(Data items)
========================================

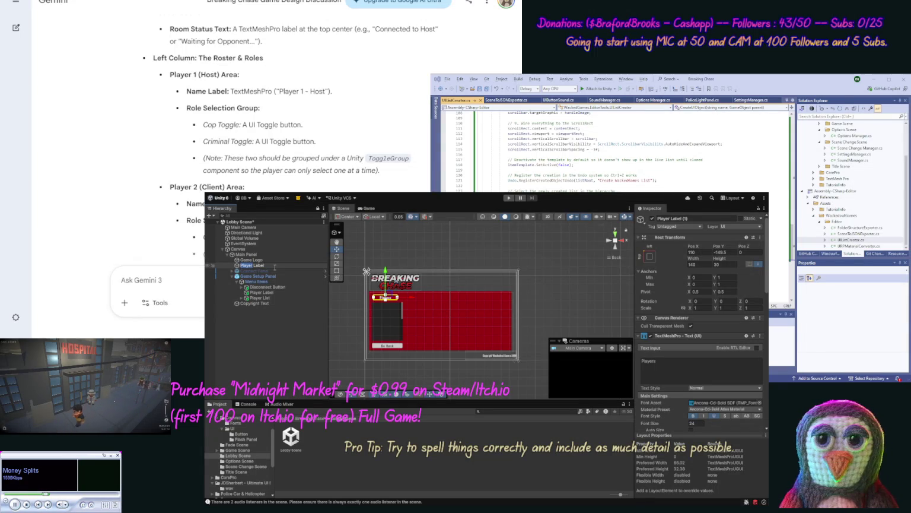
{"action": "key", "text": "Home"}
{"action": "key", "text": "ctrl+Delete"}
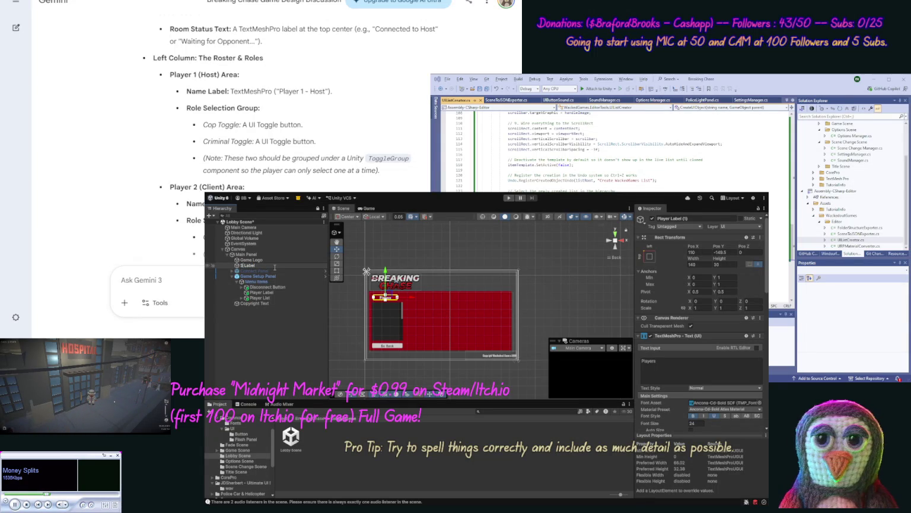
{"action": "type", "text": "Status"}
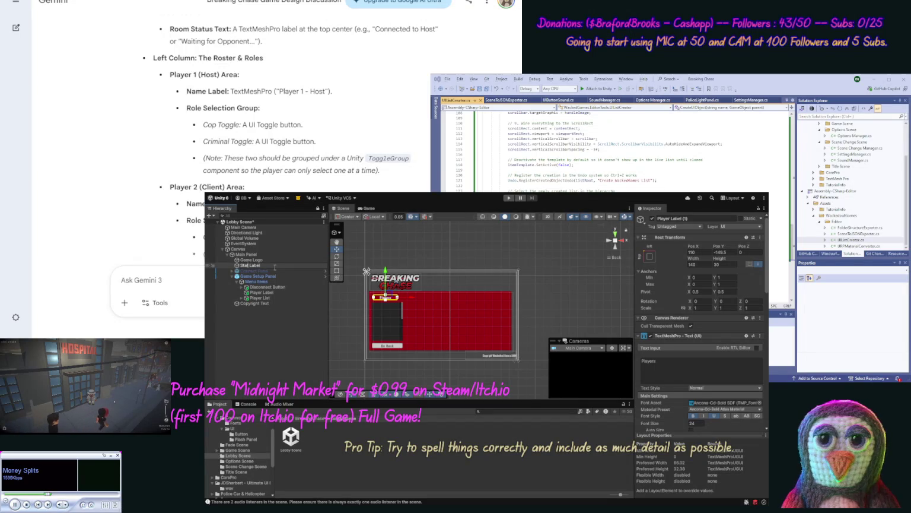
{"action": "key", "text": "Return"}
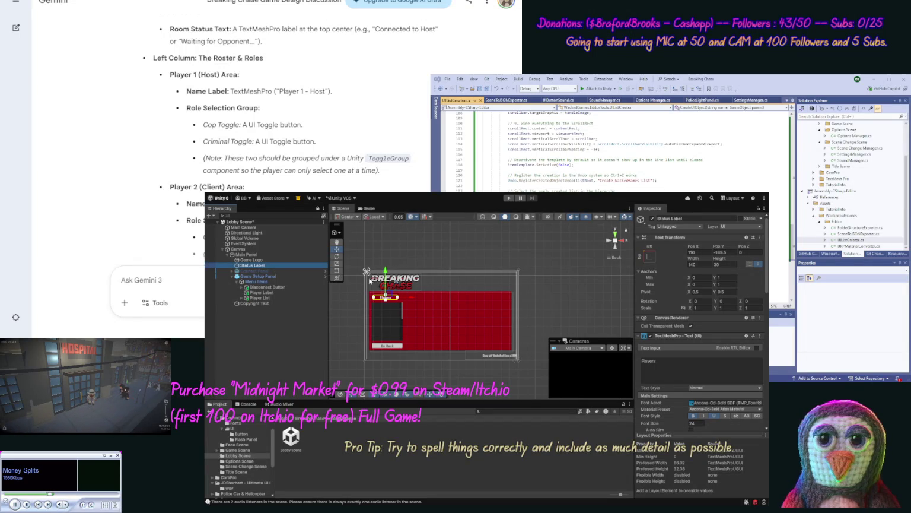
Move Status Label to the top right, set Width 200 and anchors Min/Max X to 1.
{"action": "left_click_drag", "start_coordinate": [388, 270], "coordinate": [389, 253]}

========================================

### WHAT YOU SHOULD DO
Among the lines above, find those with the word "text" and list them.

### SOLUTION TO THE PROBLEM
{"action": "key", "text": "Home"}
{"action": "key", "text": "ctrl+Delete"}
{"action": "type", "text": "Status"}
{"action": "key", "text": "Return"}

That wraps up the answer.